[SOURCE INFORMATION — start]

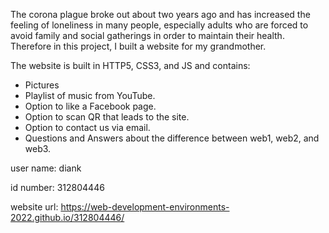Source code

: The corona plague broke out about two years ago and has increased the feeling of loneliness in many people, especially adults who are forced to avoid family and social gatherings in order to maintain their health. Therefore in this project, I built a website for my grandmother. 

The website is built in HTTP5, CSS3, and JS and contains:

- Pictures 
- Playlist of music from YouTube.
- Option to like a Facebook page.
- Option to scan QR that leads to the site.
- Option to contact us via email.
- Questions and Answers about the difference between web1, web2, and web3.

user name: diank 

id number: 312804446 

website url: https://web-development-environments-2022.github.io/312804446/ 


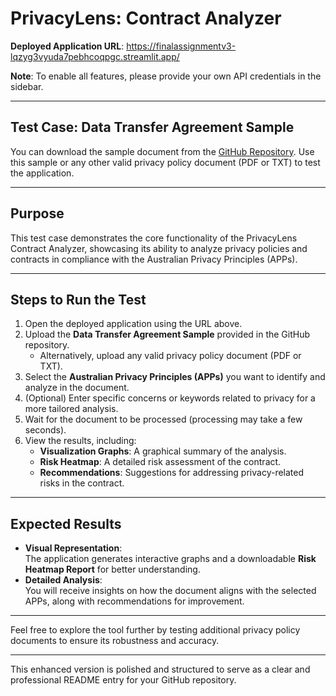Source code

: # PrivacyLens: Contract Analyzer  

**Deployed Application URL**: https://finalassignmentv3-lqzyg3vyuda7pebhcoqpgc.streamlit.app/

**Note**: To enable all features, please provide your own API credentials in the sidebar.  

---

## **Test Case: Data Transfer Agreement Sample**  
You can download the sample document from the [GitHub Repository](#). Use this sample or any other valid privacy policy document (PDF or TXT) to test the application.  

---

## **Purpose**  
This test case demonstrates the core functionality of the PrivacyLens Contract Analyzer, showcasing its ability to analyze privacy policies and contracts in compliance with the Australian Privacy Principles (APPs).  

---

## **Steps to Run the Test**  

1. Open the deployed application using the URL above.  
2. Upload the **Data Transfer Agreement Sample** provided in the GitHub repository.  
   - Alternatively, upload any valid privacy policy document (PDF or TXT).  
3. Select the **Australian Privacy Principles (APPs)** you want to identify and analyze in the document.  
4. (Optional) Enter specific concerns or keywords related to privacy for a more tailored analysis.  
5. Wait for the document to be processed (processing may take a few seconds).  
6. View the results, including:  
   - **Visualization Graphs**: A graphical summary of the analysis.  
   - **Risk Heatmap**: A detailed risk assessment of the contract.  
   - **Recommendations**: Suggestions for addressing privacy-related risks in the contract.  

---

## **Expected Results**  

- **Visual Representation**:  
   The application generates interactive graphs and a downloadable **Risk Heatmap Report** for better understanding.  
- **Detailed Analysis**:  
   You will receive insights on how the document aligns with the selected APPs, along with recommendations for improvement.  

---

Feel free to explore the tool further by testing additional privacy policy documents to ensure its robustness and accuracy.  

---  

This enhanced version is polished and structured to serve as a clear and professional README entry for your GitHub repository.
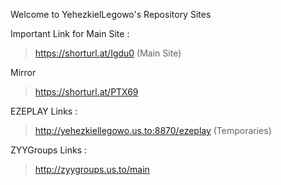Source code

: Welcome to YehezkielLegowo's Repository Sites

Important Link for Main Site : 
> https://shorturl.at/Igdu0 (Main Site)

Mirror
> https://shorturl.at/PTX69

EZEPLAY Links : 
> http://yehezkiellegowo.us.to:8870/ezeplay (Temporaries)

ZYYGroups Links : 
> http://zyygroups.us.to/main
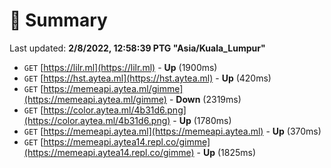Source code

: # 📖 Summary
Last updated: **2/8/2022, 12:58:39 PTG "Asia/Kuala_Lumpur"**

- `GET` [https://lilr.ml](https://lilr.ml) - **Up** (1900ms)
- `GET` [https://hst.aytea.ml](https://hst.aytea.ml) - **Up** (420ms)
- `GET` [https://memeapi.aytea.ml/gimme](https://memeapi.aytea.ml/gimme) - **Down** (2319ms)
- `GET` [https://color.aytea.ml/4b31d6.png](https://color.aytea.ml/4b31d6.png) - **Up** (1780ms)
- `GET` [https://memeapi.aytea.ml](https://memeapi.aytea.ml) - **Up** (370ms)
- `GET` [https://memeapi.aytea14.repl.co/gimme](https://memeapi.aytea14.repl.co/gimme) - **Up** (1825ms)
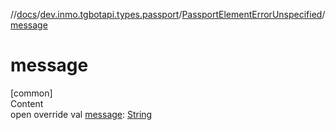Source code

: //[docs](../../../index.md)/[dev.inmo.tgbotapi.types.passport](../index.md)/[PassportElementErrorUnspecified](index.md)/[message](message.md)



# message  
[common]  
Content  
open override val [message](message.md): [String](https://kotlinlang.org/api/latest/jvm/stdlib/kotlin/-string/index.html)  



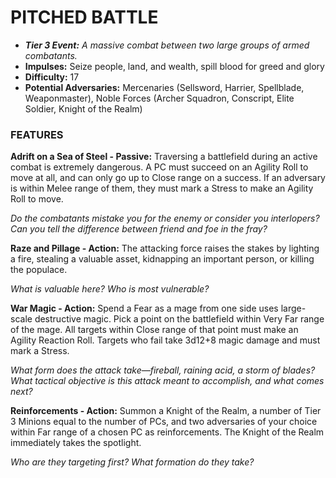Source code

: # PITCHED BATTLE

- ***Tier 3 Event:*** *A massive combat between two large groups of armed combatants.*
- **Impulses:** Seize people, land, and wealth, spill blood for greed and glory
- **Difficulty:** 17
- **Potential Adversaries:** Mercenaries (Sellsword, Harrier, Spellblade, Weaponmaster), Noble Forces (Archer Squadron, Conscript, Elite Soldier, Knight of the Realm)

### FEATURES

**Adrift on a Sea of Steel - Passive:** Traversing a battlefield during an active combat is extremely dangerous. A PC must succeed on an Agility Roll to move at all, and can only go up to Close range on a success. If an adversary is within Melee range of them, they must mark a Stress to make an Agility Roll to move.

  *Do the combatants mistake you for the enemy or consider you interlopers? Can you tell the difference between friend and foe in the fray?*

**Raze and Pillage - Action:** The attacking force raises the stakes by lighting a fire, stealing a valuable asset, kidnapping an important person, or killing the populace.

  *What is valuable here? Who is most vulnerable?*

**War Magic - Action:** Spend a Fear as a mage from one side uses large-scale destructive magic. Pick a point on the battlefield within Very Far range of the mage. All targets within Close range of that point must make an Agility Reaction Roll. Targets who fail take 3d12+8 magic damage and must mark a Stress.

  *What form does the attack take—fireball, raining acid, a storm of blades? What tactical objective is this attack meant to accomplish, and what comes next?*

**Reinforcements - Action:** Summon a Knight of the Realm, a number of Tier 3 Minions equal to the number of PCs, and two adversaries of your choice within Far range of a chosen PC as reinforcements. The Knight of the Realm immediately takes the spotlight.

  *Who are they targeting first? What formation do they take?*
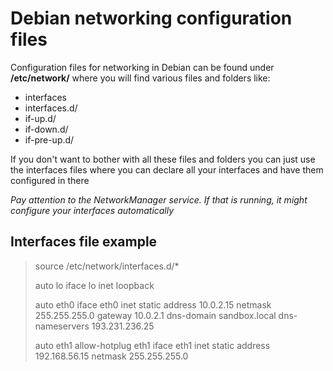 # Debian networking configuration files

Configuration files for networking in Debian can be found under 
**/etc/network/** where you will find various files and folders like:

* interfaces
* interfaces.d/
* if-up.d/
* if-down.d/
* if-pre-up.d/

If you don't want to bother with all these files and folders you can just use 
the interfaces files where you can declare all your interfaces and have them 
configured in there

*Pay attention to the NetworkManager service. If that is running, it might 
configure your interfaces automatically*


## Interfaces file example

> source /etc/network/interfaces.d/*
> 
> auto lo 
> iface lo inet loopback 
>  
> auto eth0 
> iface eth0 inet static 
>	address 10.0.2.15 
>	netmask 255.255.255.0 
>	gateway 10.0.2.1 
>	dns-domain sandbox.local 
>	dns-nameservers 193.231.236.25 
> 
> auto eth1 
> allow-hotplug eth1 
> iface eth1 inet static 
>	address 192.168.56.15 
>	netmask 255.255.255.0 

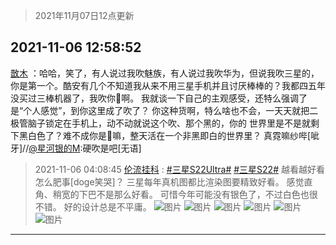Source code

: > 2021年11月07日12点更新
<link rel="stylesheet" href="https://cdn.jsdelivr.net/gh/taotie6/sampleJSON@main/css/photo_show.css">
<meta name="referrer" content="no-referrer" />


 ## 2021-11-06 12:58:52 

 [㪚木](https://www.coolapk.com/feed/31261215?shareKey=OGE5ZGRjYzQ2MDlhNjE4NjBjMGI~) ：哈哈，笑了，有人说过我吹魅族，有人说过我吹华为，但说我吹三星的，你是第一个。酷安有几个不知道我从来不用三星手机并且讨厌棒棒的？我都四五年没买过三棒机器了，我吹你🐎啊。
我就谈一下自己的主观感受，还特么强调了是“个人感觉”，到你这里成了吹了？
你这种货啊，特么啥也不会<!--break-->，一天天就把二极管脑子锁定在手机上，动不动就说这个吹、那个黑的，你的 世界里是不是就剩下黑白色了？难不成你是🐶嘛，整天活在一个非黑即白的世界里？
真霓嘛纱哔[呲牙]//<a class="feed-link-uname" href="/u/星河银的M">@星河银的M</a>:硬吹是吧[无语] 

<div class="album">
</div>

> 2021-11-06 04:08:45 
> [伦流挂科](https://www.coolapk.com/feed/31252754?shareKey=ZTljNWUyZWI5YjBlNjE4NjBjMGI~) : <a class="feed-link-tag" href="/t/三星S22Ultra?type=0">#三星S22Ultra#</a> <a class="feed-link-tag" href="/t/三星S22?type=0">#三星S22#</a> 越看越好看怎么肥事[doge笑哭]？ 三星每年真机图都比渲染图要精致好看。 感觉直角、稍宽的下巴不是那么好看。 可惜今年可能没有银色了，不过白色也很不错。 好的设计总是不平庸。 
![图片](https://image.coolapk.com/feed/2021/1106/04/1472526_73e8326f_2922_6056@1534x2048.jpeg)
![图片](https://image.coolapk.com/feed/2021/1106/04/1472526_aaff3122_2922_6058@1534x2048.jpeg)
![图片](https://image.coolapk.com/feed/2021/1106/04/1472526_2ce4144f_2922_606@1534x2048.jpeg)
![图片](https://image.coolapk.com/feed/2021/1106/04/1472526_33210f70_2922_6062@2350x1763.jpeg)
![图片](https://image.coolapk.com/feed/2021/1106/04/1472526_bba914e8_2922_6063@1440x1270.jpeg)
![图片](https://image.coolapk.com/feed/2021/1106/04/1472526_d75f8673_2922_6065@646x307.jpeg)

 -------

[SOURCE INFORMATION — finish]

WORK REQUEST
For this exercise, copy each line of the data above exactly, from the first through the line containing "for my grandmother.", and drop the pictures.

RESULT FOR THIS EXERCISE
Source code

: The corona plague broke out about two years ago and has increased the feeling of loneliness in many people, especially adults who are forced to avoid family and social gatherings in order to maintain their health. Therefore in this project, I built a website for my grandmother. 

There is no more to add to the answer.